#### [How to complete this task]
The answer should be each line of the records that contains the word "ring"; please copy them all.

-- Supplied material follows --

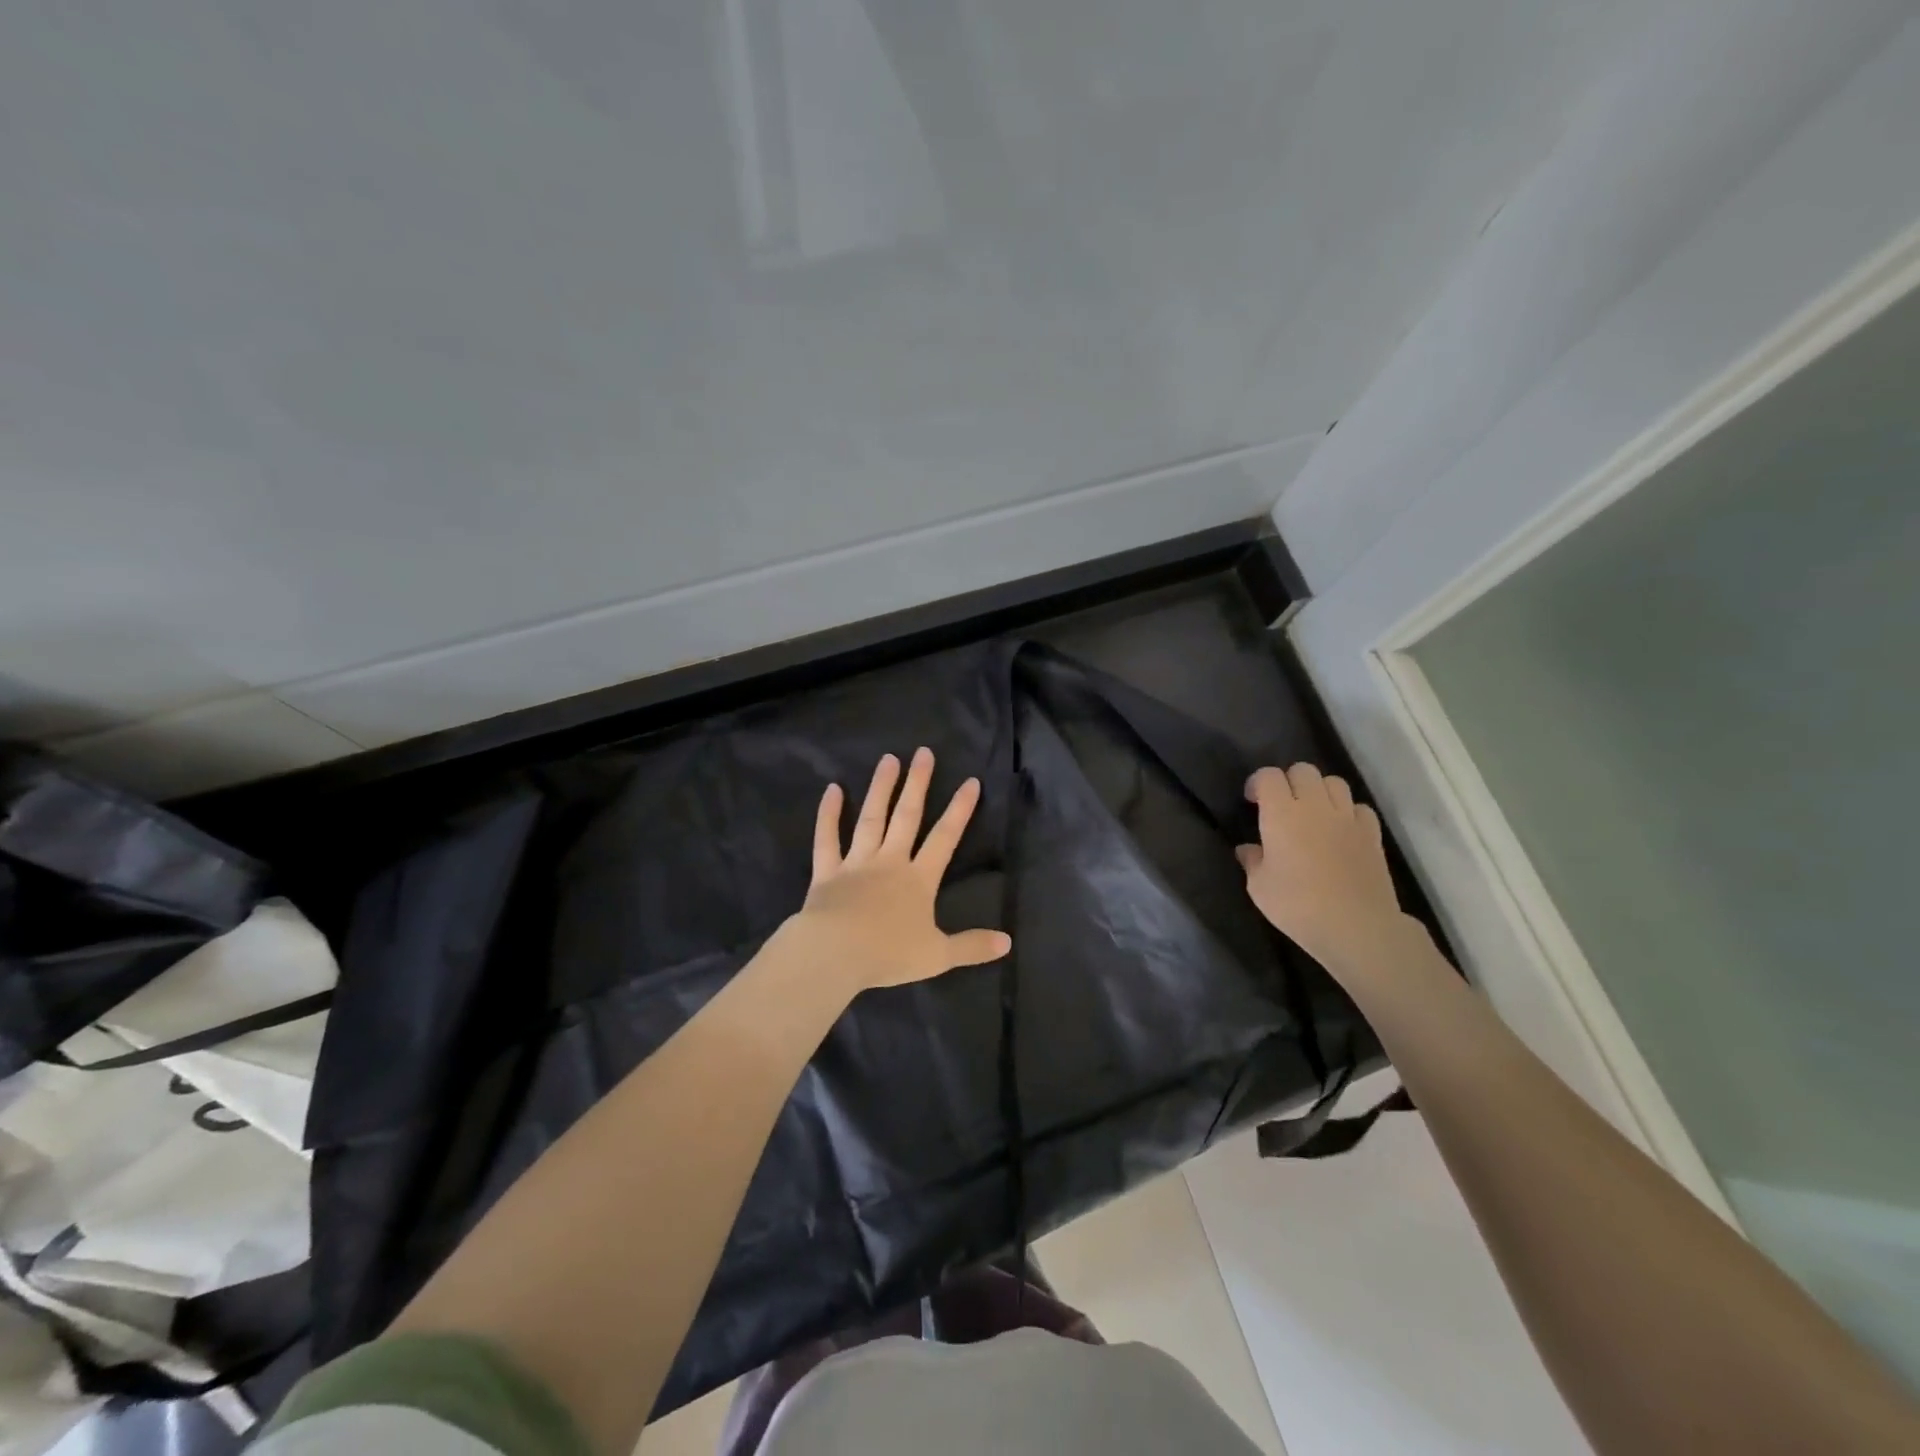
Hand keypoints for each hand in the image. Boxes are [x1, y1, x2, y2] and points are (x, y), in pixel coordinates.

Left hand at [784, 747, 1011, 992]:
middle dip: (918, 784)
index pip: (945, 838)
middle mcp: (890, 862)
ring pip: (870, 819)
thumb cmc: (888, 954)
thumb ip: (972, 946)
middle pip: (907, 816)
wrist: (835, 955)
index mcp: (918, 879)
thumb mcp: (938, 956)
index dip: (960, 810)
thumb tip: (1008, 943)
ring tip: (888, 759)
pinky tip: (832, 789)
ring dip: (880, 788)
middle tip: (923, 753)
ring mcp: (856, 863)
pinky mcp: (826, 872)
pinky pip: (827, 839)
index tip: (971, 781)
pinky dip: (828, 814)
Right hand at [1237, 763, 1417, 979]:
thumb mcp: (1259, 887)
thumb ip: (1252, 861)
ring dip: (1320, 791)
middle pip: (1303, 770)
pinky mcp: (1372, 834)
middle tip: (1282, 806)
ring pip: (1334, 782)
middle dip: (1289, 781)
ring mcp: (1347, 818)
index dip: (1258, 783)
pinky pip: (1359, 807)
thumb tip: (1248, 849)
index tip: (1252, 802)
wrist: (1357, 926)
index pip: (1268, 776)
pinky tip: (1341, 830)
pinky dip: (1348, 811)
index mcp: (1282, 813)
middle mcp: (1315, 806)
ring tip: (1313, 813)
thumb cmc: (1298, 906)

-- Supplied material concluded --

#### [Result]
ring pip: (870, 819)
ring tip: (888, 759)
ring dip: (880, 788)
ring mcp: (856, 863)
ring dip: (1320, 791)
ring pip: (1334, 782)
ring mcp: (1347, 818)
ring tip: (1313, 813)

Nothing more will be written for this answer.